Nella realtà contemporanea, infatti, le dimensioni “micro” e “macro” dei fenomeni vengono percepite separatamente e concepite come radicalmente “dissociate”. Con il tramonto delle grandi narrazioni ideologiche, che permettevano ad esempio di distinguere fra “struttura” economica e “sovrastrutture” culturali, sembra sempre più difficile ricondurre a un quadro unitario i vari accadimenti. Così il bambino vittima dei bulli, l’adolescente schernito sul web a motivo del proprio orientamento sessuale, la ragazza selvaggiamente violentata dal “branco”, la donna perseguitata o uccisa dal coniuge paiono episodi slegati e affidati agli spazi di cronaca, tali magari da far lievitare gli indici di ascolto. Suscitano un’indignazione indistinta, talora affiancata da un interesse malato, e inducono tutt’al più ad ascoltare il parere dell’ “esperto”.
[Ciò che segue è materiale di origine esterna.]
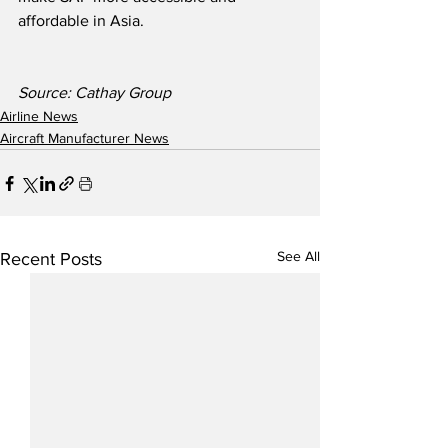
affordable in Asia.
Source: Cathay Group
Airline News
Aircraft Manufacturer News
See All
Recent Posts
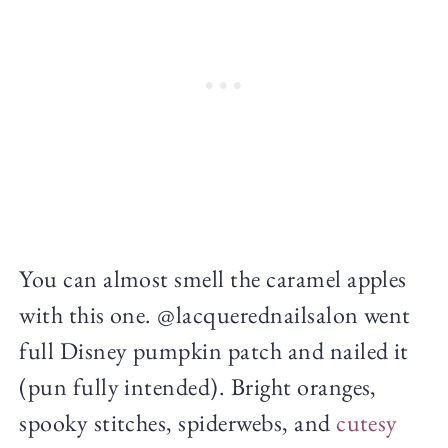
You can almost smell the caramel apples
with this one. @lacquerednailsalon went
full Disney pumpkin patch and nailed it
(pun fully intended). Bright oranges,
spooky stitches, spiderwebs, and
cutesy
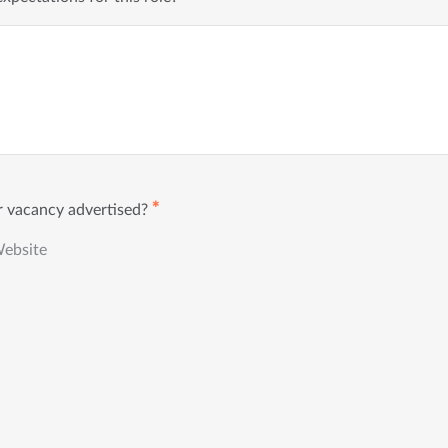
✱
 vacancy advertised?
Website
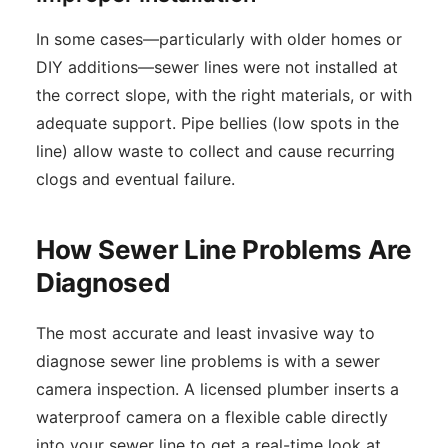
In some cases—particularly with older homes or
DIY additions—sewer lines were not installed at
the correct slope, with the right materials, or with
adequate support. Pipe bellies (low spots in the
line) allow waste to collect and cause recurring
clogs and eventual failure.
How Sewer Line Problems Are
Diagnosed
The most accurate and least invasive way to
diagnose sewer line problems is with a sewer
camera inspection. A licensed plumber inserts a
waterproof camera on a flexible cable directly
into your sewer line to get a real-time look at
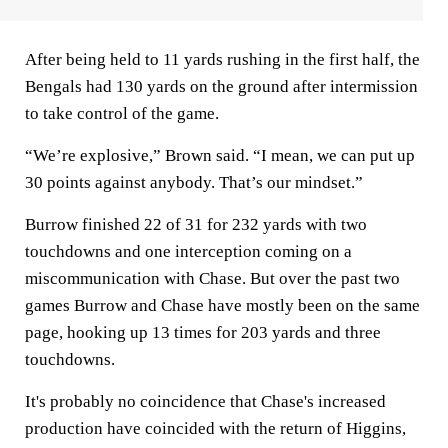
After being held to 11 yards rushing in the first half, the
Bengals had 130 yards on the ground after intermission
to take control of the game.
“We’re explosive,” Brown said. “I mean, we can put up
30 points against anybody. That’s our mindset.”
Burrow finished 22 of 31 for 232 yards with two
touchdowns and one interception coming on a
miscommunication with Chase. But over the past two
games Burrow and Chase have mostly been on the same
page, hooking up 13 times for 203 yards and three
touchdowns.
It's probably no coincidence that Chase's increased
production have coincided with the return of Higgins,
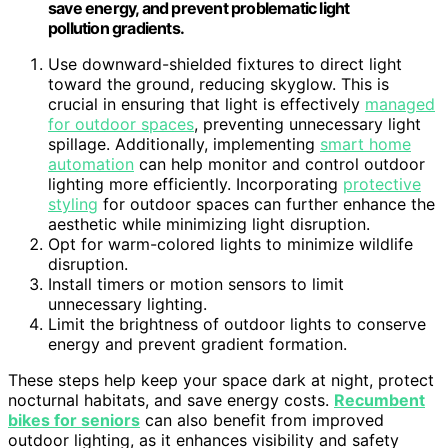
save energy, and prevent problematic light
pollution gradients.
Use downward-shielded fixtures to direct light
toward the ground, reducing skyglow. This is
crucial in ensuring that light is effectively
managed
for outdoor spaces
, preventing unnecessary light
spillage. Additionally, implementing
smart home
automation
can help monitor and control outdoor
lighting more efficiently. Incorporating
protective
styling
for outdoor spaces can further enhance the
aesthetic while minimizing light disruption.
Opt for warm-colored lights to minimize wildlife
disruption.
Install timers or motion sensors to limit
unnecessary lighting.
Limit the brightness of outdoor lights to conserve
energy and prevent gradient formation.
These steps help keep your space dark at night, protect
nocturnal habitats, and save energy costs.
Recumbent
bikes for seniors
can also benefit from improved
outdoor lighting, as it enhances visibility and safety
Per certi versi, si tende a “privatizzare” tali vicende. Dagli anni ormai lontani nei quali si provava a scorgere la matrice sociale e politica di ogni accidente, siamo approdati a un’epoca in cui l’unico aspetto pubblico di drammi e tragedie personali sembra quello mediatico. Gli interventi dei politici al riguardo sono in genere settoriali, non inseriti in un discorso volto all’interpretazione e alla comprensione dei vari eventi e comunque relegati nella cronaca politica di “serie B”. Non sono mancati, è vero, momenti alti di confronto pubblico sulle Unioni civili e le convivenze, grazie soprattutto alla determinazione dell’esecutivo guidato da Matteo Renzi. E da sempre i Radicali provano a porre simili temi “nel cuore” della politica.
Si tratterebbe però di occuparsi quotidianamente del malessere e del disagio diffuso segnalato dai singoli episodi e di promuovere un lavoro di lunga lena volto a incidere sulla mentalità corrente. Detto altrimenti: occorrerebbe divenir consapevoli della politicità di tali questioni e agire, accanto alle associazioni, alle chiese, ai gruppi spontanei, al mondo del volontariato, per creare una rete e una trama di interventi volti a incidere sul tessuto sociale e sul substrato culturale che alimentano tanto dolore e tanta sofferenza. Uno spazio aperto per i partiti, purchè trovino la forza di confrontarsi ogni giorno con i cittadini.